Round Lake voters will decide in a referendum next month if they should continue electing the village clerk or make it an appointed administrative position.
Under the proposed shift, Round Lake's mayor would appoint the clerk with the advice and consent of the village board, similar to how other administrative jobs are filled.
If approved, the change would not go into effect until 2021. For now, Maria Simoncelli is running unopposed in the April 4 election for a four-year term as clerk.
The clerk's responsibilities include taking village board meeting minutes, document filing, responding to Freedom of Information Act requests and ordering supplies.
Round Lake Village Administrator Steven Shields said the change could provide some savings to the village.

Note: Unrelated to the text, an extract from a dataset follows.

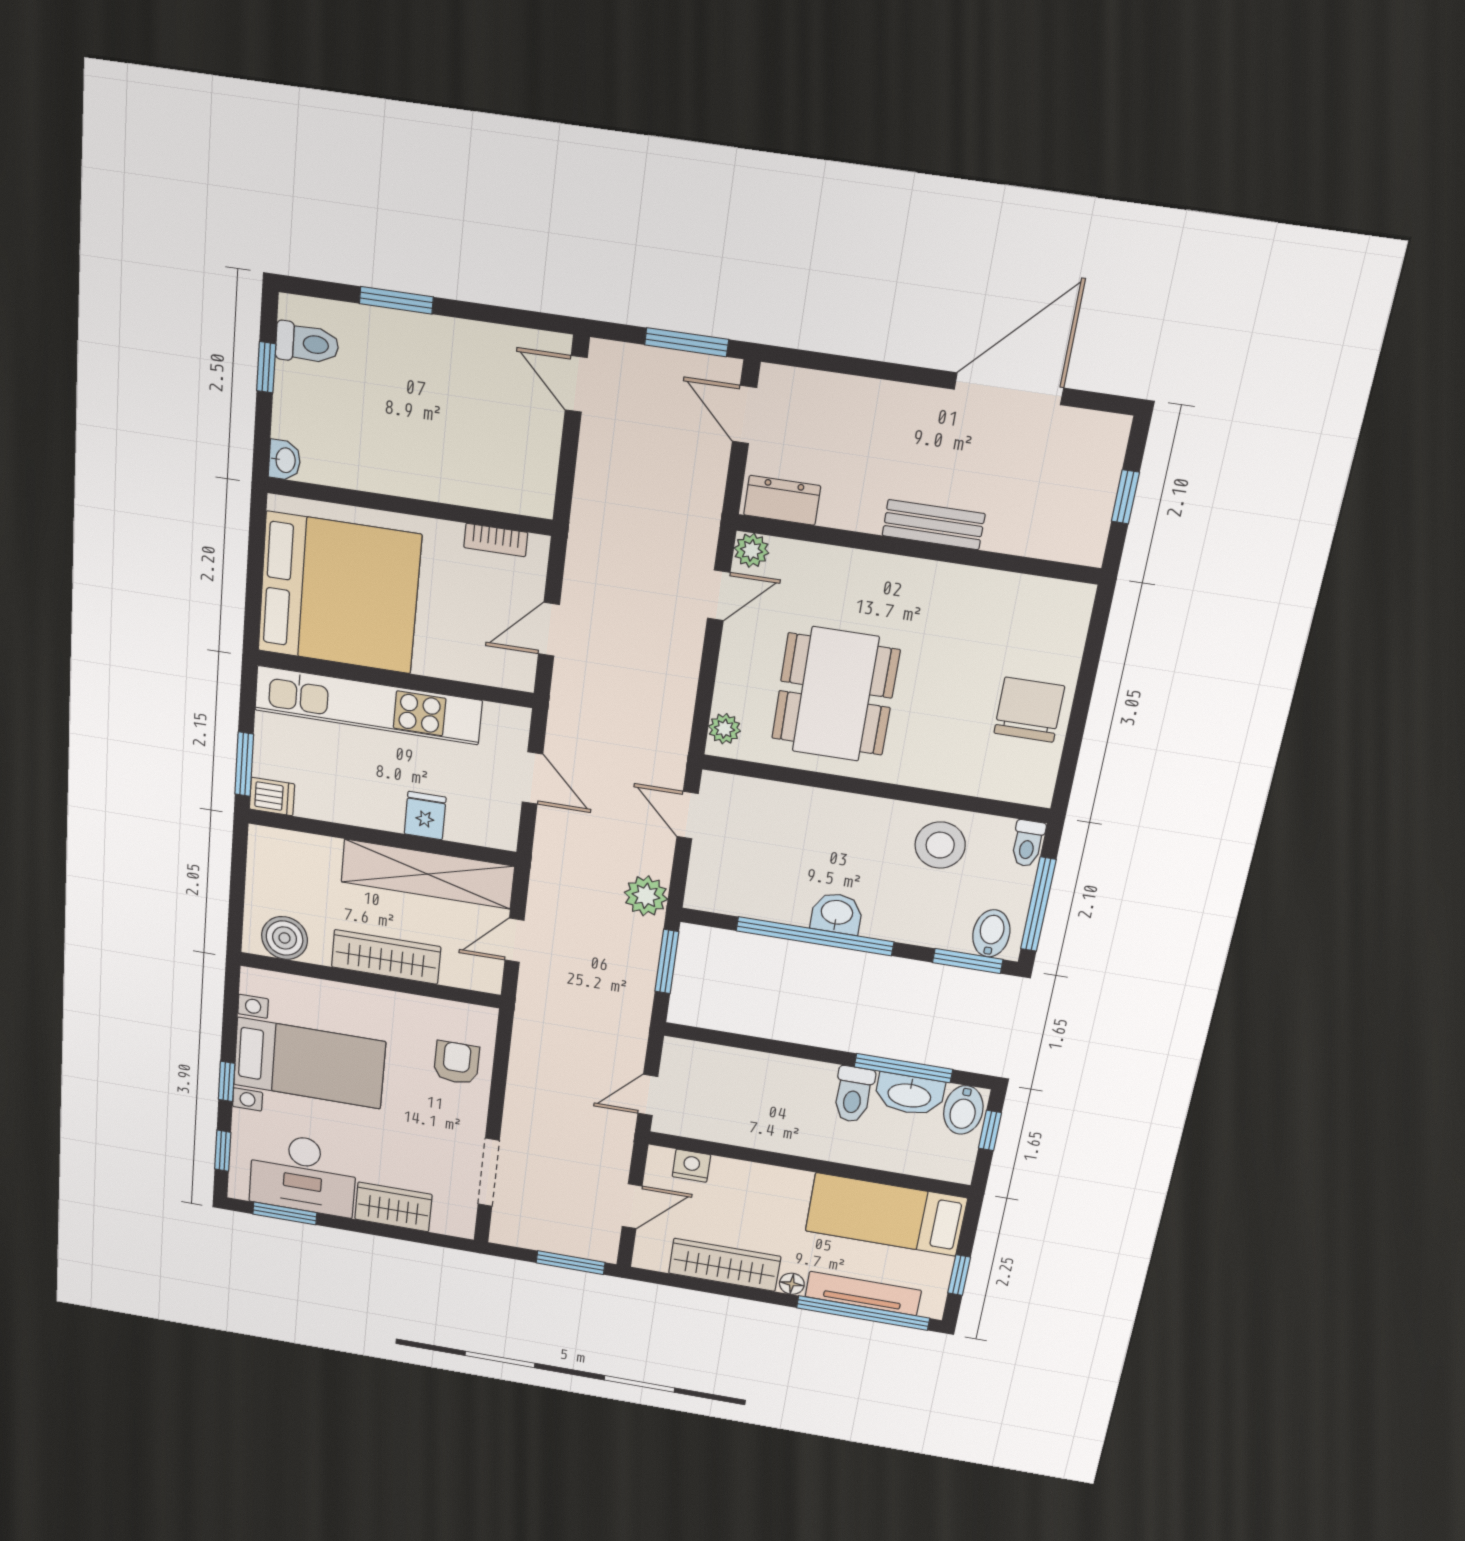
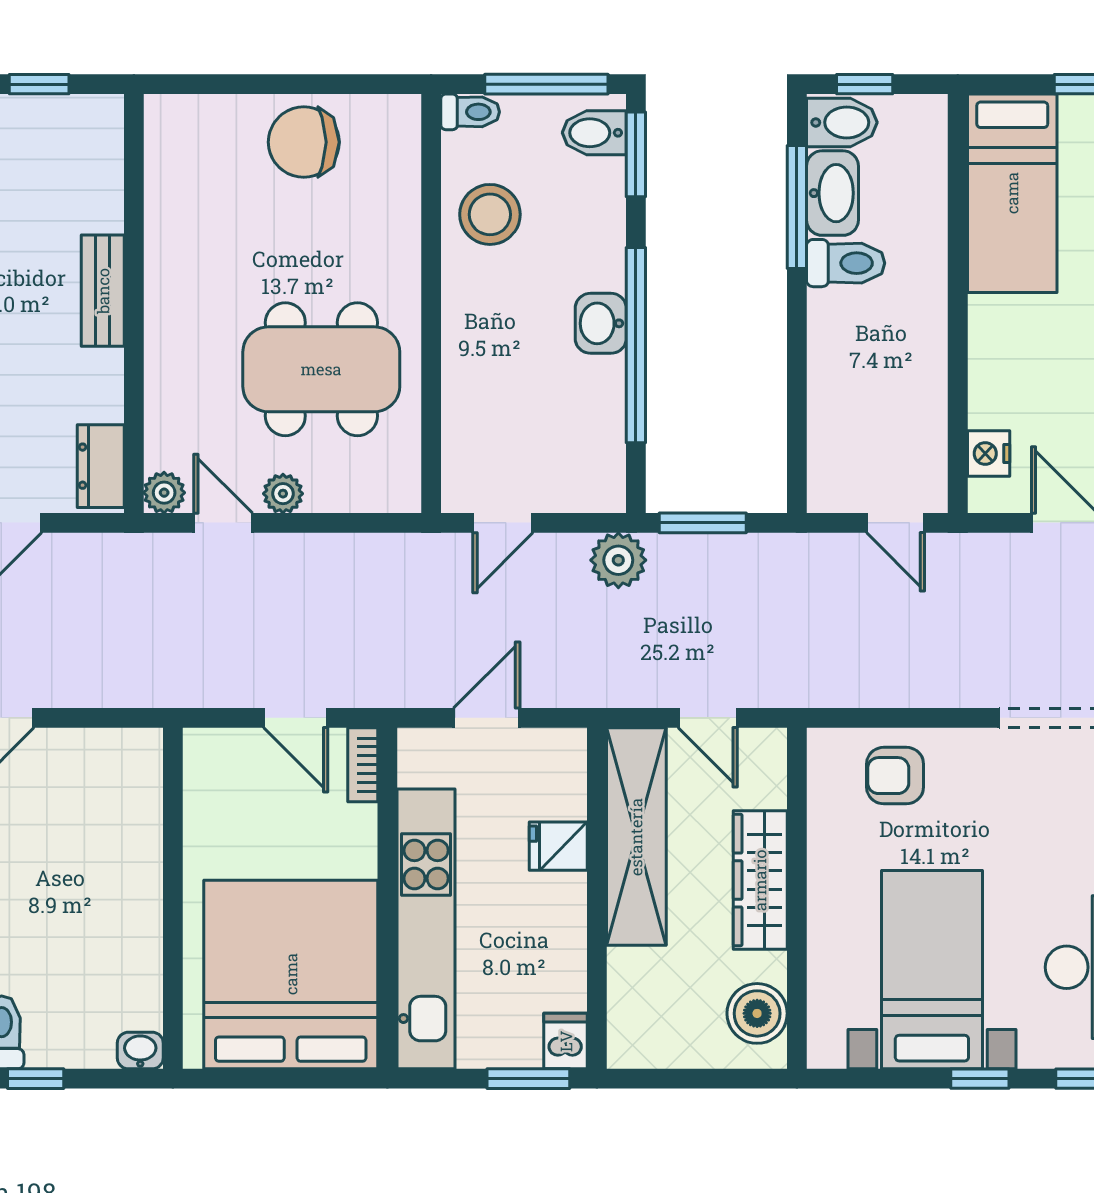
bookcase: (496, 540) -> (363, 765), moved, turned 180
plant: (724, 729) -> (283, 494), moved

"The intent was, if we can appoint this position, we could use current staff to do the same functions as the clerk now," Shields said.
An appointed clerk would be another step in Round Lake's effort to restructure village management, he said.
Shields said there are also possible benefits to keeping the village clerk as an elected job.
"They're accountable to voters," he said. "They're not influenced by let's say me, the administrator. They typically can make their own schedules like our clerk does now. She works full time, so she comes in after hours. They can basically be impartial, nonpartisan."
However, he added, there is the risk of an unqualified person being elected.
The Round Lake's clerk's salary will be reduced from $20,000 annually to $4,200 effective after next month's election.
Voters in Highwood also will decide April 4 if the city clerk should be elected or appointed by the mayor.
Mundelein voters rejected the idea of an appointed village clerk when asked in referendum questions in 2016 and 2013, as did voters in Prospect Heights in 2014.